◆ 待办事项 ◆
根据下面关于 Kafka 常见命令的页面摘录,每个生产者默认的缓冲区有多大?

### 页面摘录

常见命令
Topic
创建Topic
查看topic
$ ./kafka-topics.sh --zookeeper localhost: 2181/kafka --describe --topic topic-demo
Topic: test TopicId: Zi5yXIXcTZuLE_MkTyC-Wg PartitionCount: 4 ReplicationFactor: 3 Configs:
Topic: test Partition: 0 Leader: 2 Replicas: 2,0,1 Isr: 2,0,1
Topic: test Partition: 1 Leader: 0 Replicas: 0,1,2 Isr: 0,1,2
Topic: test Partition: 2 Leader: 1 Replicas: 1,2,0 Isr: 1,2,0
Topic: test Partition: 3 Leader: 2 Replicas: 2,1,0 Isr: 2,1,0
[–describe] 展示主题的更多具体信息
查看所有topic
./kafka-topics.sh --list --zookeeper localhost:2181
Producer
控制台生产者
./kafka-console-producer.sh --broker-list localhost:9092 --topic test-topic
Consumer
从最后一条消息的偏移量+1开始消费
./kafka-console-consumer.sh --bootstrap-server localhost:9092 --topic test-topic
[–from-beginning] 从头开始消费 [–consumer-property] group.id={id} 设置消费者组。同一个消费者组中的消费者,如果订阅了相同的topic,只能有一个消费者收到消息(单播消息)。不同消费者组的消费者只能有一个消费者收到消息(多播)
查看消费者组 ./kafka-consumer-groups.sh –bootstrap-server localhost:9092 –list 查看kafka中的消费者组
./kafka-consumer-groups.sh –bootstrap-server localhost:9092 –describe –group test-group 查看组的详细信息: GROUP TOPIC PARTITION CURRENT-OFFSET LOG-END-OFFSET LAG CONSUMER-ID HOST CLIENT-ID test-group test-topic 0 29 29 0 consumer-test-group-1-ed58cfd7-73ac-48c6-8f36-cbb58c833c96 /127.0.0.1 consumer-test-group-1
./kafka-topics.sh –describe –zookeeper localhost:2181 –topic my-topic 产看消息状态
Topic: my-topic TopicId: nlRdagkNQ3-2Rfr6FEP9sA PartitionCount: 2 ReplicationFactor: 3 Configs: Topic: my-topic Partition: 0 Leader: 0 Replicas: 2,1,0 Isr: 0,1,2 Topic: my-topic Partition: 1 Leader: 0 Replicas: 0,2,1 Isr: 0,1,2
同一topic 的不同分区Leader可能不同
| ps -aux | grep server1.properties |
./kafka-consumer-groups.sh –bootstrap-server iot-kafka-service:9092 –describe –all-groups 查看所有消息的消费状态
同步与异步
同步发送消息是,生产者会阻塞,直到broker发送ack消息,超时时间为3秒,重试次数为3次。ack是可以设置的,
- 0,发送给cluster后直接返回ack,不管broker有没有收到
- 1,Leader收到消息,并写入log文件
- -1/all,leader写入log文件,并且同步给其它follower,可以通过min.insync.replicas指定最少由多少个follower收到消息,默认为1,推荐为大于等于2,方便重新选举leader
每个生产者默认有个32m的缓冲区,消息首先被塞入缓冲区,生产者本地线程每次拉取16k的消息。如果缓冲区没有16k,10ms后自动拉取。

######
### 分析数据

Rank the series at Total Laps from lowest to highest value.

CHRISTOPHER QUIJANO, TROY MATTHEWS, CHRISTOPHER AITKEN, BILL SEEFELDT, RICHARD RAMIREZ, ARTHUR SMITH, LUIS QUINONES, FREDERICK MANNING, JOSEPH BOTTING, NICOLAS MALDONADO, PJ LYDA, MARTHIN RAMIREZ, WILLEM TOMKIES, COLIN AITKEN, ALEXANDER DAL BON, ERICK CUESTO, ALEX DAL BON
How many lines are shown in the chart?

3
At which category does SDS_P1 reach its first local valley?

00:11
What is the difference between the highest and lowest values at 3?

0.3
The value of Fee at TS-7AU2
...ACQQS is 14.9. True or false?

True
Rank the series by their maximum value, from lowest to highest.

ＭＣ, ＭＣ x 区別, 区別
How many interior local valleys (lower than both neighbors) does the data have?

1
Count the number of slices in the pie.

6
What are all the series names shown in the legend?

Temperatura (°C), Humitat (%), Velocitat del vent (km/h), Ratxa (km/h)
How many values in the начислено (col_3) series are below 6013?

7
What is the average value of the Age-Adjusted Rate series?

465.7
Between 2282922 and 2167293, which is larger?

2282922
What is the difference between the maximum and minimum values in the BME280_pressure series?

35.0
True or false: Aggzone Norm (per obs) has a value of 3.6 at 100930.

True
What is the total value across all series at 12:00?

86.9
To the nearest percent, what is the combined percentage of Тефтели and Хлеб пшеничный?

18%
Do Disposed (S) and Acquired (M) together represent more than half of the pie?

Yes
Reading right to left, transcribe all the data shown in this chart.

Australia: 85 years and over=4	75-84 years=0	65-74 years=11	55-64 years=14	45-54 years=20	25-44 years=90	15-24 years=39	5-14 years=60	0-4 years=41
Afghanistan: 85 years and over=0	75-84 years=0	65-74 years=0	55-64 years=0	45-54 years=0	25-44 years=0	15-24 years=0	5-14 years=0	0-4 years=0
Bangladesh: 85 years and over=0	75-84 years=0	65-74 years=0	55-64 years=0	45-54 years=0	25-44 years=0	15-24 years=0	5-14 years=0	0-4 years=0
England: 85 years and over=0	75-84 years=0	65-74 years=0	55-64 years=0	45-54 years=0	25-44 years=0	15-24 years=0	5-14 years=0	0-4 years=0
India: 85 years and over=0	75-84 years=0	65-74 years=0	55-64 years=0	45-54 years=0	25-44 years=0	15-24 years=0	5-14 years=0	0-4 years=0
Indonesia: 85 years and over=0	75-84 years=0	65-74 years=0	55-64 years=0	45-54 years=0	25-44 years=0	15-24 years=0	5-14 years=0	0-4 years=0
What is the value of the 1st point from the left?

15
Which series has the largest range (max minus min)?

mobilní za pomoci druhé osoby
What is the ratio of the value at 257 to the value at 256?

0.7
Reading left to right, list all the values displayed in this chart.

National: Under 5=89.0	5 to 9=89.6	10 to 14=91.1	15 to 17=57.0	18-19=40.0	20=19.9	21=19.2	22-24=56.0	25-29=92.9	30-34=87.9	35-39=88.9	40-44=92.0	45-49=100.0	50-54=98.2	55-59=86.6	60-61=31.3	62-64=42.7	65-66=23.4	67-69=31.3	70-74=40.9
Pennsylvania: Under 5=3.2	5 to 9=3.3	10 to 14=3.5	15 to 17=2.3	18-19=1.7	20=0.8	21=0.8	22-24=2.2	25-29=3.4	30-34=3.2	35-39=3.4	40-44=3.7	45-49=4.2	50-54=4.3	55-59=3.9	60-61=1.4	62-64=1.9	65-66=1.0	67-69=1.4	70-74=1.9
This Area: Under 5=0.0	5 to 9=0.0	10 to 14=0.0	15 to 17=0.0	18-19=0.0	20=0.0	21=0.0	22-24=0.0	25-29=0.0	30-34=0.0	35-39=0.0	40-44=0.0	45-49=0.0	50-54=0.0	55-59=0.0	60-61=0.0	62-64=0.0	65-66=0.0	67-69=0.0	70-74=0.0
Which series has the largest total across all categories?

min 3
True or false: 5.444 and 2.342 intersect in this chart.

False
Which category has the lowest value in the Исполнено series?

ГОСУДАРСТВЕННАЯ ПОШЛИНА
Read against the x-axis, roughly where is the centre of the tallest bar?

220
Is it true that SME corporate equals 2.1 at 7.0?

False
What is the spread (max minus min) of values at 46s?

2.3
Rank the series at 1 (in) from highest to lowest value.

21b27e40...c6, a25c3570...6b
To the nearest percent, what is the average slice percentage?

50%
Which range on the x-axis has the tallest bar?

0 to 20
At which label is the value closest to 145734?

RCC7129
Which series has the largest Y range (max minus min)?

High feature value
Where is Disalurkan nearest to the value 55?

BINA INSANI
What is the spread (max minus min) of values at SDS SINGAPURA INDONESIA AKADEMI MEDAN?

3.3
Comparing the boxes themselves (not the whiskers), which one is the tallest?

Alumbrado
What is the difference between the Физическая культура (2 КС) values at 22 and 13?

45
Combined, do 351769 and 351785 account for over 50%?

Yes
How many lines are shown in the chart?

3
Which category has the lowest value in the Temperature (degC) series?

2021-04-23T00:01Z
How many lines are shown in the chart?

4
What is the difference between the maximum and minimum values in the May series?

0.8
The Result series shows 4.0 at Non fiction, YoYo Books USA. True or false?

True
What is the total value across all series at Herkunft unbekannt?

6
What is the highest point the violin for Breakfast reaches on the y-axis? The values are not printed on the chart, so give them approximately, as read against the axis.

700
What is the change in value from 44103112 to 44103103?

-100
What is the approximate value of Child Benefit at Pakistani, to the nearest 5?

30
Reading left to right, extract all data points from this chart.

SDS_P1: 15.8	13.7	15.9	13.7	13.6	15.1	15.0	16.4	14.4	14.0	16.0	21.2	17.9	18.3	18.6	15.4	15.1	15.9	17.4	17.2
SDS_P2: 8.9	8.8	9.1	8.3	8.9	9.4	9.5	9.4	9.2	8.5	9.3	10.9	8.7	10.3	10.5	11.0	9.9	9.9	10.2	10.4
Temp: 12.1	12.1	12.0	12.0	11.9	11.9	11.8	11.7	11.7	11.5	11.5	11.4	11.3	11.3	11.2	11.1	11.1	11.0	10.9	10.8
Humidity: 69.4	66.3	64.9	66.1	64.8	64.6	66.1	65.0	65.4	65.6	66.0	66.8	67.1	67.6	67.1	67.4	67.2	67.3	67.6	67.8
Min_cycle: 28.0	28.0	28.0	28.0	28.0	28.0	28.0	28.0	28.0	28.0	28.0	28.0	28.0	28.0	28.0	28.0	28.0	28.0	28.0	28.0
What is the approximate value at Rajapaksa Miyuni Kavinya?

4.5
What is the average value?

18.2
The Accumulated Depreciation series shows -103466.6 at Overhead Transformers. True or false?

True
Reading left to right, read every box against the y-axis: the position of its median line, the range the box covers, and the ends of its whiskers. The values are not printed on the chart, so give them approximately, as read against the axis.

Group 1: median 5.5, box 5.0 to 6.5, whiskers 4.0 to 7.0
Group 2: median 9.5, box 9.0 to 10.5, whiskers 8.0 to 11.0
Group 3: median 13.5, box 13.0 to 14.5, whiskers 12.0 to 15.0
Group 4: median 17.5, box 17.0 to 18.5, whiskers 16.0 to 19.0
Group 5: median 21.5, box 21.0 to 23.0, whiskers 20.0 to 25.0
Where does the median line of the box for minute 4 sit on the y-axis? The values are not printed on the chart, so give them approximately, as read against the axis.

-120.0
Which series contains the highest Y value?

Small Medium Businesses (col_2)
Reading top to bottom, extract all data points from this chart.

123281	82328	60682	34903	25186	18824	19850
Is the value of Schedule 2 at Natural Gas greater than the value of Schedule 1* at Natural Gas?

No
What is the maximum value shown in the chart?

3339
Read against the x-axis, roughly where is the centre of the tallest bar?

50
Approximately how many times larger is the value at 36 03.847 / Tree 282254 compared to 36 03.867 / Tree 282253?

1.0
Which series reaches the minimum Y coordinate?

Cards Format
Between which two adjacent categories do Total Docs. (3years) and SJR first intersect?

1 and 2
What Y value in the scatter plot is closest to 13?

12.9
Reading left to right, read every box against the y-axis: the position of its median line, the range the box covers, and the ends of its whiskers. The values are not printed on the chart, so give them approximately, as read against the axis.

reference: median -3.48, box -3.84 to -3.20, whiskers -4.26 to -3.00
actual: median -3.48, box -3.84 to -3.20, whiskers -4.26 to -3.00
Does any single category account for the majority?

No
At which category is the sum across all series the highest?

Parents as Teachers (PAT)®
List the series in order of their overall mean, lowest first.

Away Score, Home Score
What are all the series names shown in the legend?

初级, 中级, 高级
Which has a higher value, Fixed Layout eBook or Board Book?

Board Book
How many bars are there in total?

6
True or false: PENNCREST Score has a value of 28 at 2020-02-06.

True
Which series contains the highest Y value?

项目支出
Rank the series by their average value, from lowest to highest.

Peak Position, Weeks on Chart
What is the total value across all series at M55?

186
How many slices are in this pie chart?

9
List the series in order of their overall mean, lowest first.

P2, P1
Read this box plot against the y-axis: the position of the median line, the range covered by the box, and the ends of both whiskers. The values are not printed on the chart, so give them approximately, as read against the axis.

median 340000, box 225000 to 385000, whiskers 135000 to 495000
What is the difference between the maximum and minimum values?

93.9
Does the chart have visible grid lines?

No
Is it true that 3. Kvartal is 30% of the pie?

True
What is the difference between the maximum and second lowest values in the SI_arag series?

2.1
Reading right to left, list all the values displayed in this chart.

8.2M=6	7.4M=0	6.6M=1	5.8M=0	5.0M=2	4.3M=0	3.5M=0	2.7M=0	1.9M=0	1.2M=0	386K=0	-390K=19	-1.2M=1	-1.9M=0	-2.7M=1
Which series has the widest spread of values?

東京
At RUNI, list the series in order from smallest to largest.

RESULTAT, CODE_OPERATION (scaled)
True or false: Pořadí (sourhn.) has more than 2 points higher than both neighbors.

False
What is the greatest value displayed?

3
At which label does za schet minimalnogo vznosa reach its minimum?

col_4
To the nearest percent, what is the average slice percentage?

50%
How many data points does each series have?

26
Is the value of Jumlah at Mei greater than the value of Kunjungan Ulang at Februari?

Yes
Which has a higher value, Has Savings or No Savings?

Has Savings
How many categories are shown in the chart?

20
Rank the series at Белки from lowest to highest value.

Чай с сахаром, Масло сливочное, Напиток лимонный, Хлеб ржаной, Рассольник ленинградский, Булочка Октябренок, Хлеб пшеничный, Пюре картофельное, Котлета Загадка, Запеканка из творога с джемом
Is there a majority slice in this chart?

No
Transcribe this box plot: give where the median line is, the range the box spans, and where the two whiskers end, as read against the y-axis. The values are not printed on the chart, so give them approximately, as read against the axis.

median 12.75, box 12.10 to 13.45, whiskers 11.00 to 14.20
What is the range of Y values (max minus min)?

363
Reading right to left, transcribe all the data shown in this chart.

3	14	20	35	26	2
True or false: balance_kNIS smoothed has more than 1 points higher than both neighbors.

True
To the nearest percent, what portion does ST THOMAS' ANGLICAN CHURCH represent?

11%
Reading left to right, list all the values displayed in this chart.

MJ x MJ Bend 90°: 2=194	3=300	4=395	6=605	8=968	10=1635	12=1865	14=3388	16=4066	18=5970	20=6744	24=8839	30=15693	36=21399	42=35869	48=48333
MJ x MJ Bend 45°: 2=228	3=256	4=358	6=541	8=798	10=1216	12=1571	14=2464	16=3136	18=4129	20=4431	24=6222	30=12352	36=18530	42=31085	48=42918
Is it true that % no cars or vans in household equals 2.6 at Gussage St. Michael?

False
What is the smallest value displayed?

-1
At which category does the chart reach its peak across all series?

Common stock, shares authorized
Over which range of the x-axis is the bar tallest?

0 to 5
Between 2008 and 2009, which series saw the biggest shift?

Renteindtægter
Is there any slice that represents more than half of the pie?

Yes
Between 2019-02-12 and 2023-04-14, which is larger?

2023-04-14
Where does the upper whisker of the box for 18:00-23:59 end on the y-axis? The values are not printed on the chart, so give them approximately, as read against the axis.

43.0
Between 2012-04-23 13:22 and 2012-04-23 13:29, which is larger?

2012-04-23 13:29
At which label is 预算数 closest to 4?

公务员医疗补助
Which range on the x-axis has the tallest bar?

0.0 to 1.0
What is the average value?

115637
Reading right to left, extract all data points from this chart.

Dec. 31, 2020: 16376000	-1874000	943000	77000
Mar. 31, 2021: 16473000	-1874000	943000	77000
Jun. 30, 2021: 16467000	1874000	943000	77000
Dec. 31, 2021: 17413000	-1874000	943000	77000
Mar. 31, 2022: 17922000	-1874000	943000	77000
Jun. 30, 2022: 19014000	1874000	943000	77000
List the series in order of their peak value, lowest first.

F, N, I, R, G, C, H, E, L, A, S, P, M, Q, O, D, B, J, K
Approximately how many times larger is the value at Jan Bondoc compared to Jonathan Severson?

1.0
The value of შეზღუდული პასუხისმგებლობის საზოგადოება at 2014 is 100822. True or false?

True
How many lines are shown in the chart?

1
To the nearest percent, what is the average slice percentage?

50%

######

◆ 习题解答 ◆
每个生产者默认有一个 32m 的缓冲区。